Instructions to follow –
Exactly the lines from the one with "wall clock [277,134,308,175]" through the end of the records below are to be output, the first and last included, and no others.

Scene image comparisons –
★ ★ ★ ★ ★
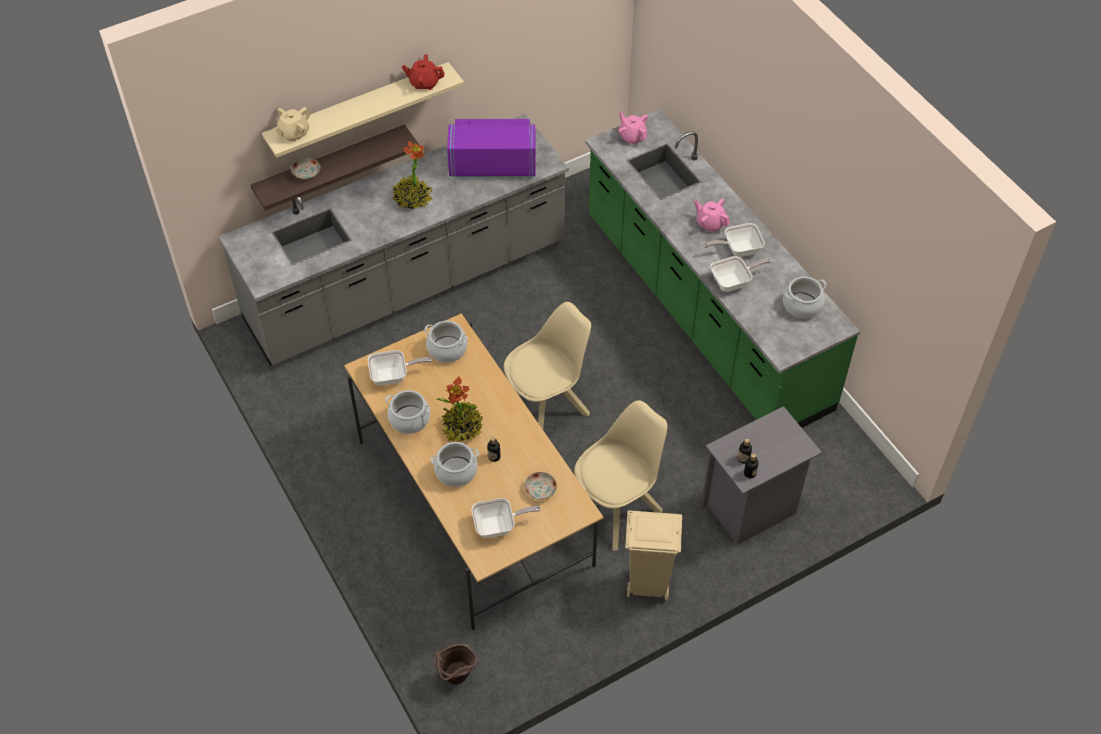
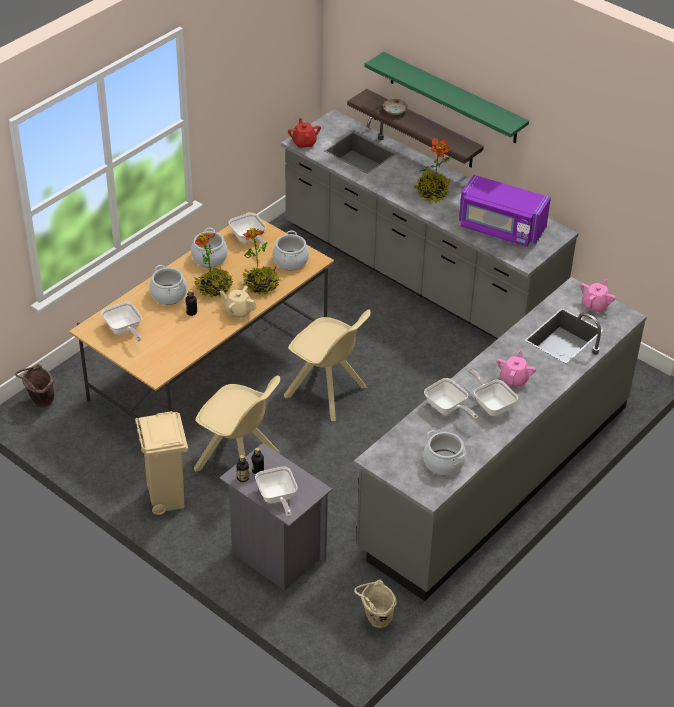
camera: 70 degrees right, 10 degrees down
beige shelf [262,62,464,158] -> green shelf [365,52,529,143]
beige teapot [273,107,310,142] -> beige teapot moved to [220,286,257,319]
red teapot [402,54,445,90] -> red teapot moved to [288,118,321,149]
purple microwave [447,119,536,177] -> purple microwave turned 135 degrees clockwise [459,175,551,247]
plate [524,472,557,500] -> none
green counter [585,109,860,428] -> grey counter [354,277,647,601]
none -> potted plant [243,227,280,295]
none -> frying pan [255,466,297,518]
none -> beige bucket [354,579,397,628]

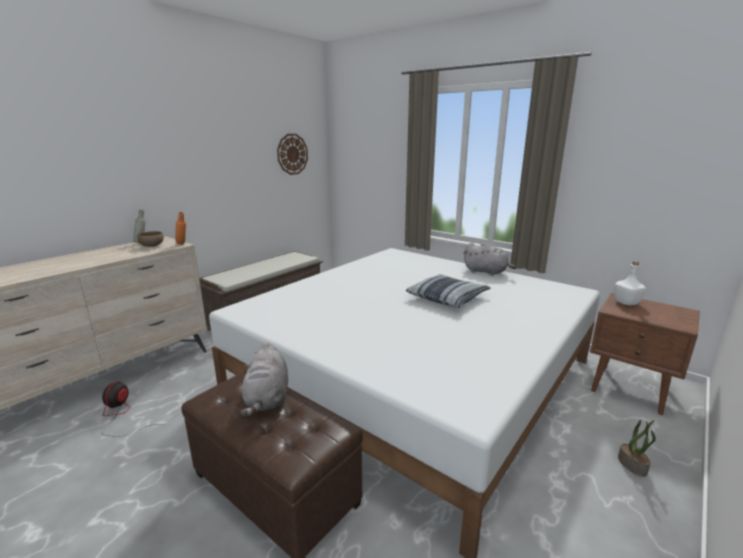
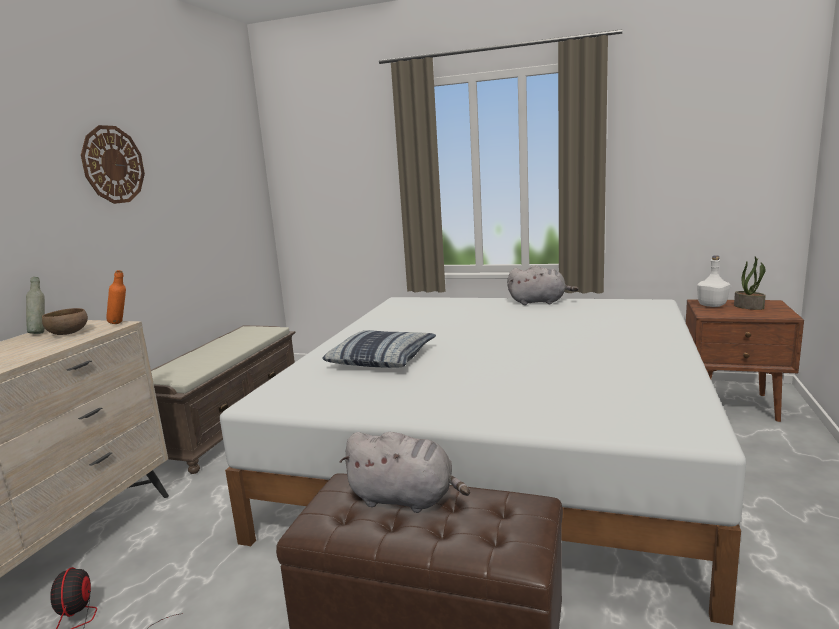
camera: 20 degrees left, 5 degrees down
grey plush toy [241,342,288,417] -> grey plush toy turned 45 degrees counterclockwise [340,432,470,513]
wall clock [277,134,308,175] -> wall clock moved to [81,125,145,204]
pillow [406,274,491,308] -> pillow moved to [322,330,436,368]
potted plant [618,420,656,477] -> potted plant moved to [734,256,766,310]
★ ★ ★ ★ ★
Answer to the problem –
wall clock [277,134,308,175] -> wall clock moved to [81,125,145,204]
pillow [406,274,491,308] -> pillow moved to [322,330,436,368]
potted plant [618,420,656,477] -> potted plant moved to [734,256,766,310]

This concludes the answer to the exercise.